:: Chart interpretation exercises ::
-.-.-
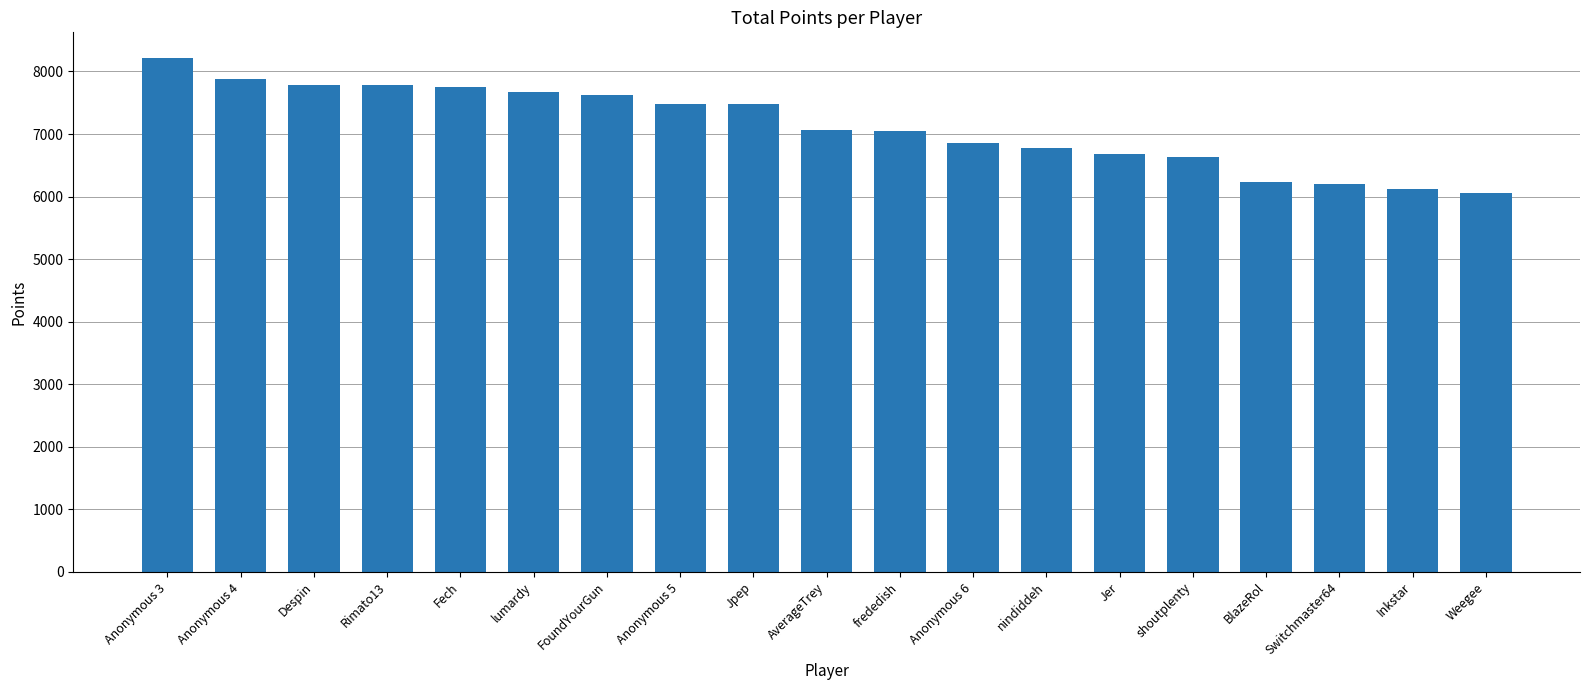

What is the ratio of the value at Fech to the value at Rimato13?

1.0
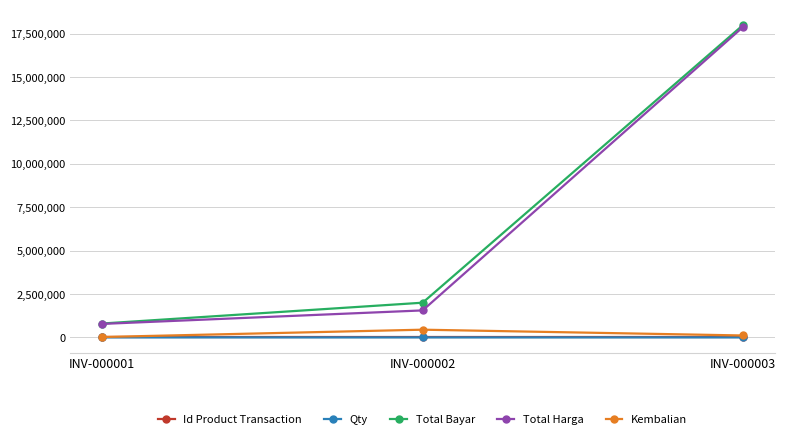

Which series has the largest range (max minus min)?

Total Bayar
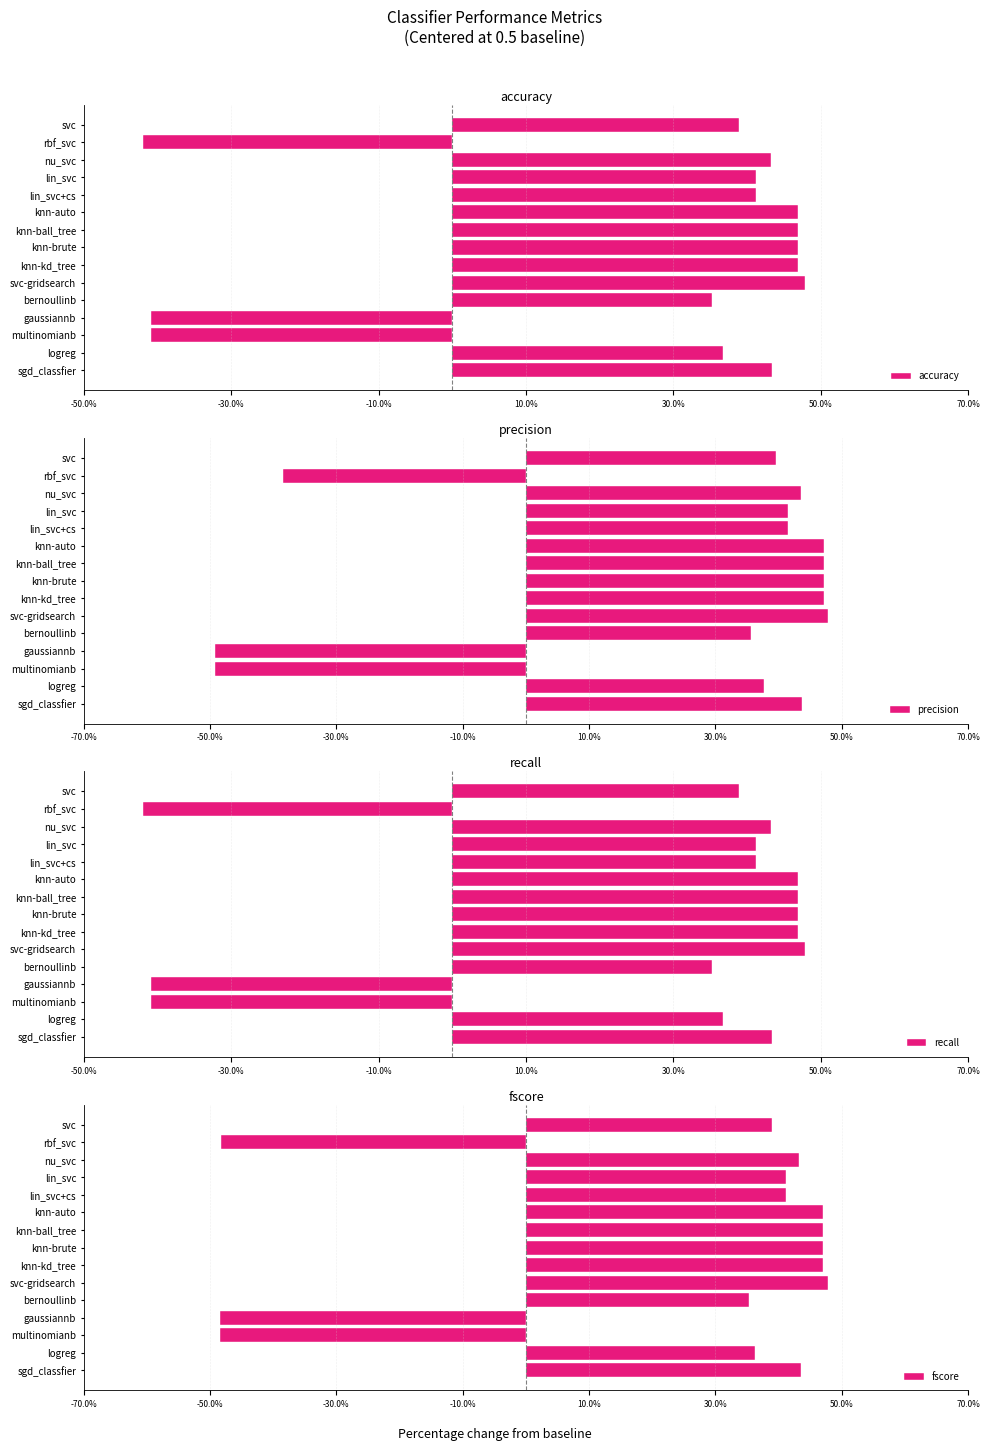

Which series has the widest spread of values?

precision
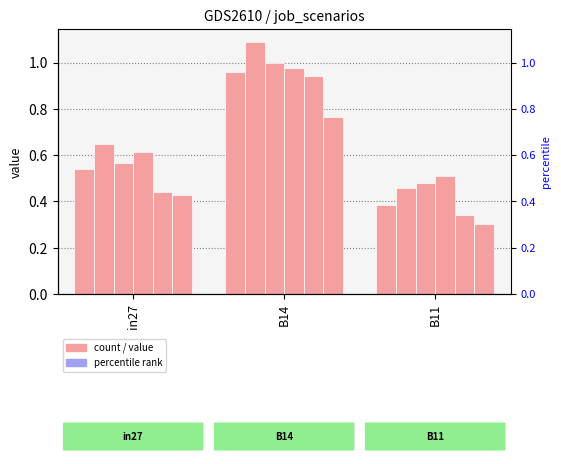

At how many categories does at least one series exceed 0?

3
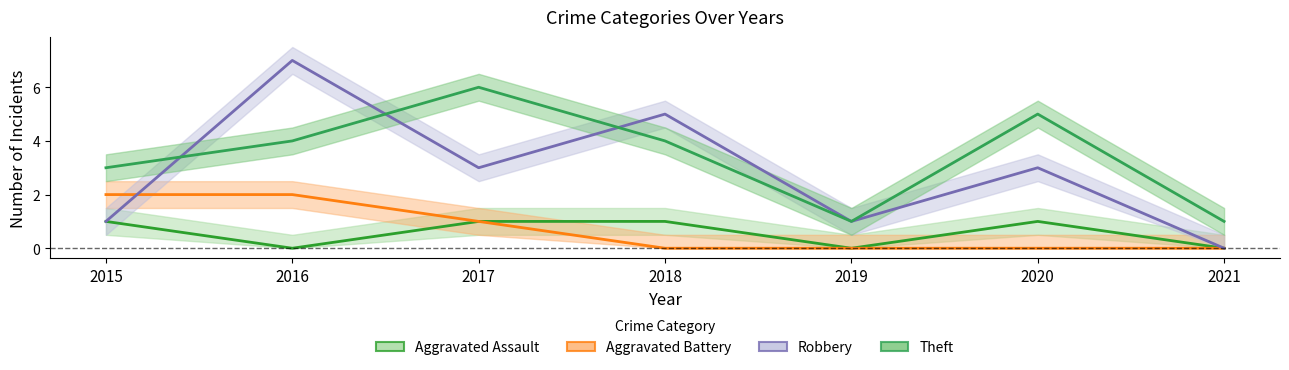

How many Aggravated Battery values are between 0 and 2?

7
-.-.-
:: Problem details ::
Count how many lines in the rows above contain the word "Which", treating uppercase and lowercase as different. Reply with the number only.

:: Response to this exercise ::
2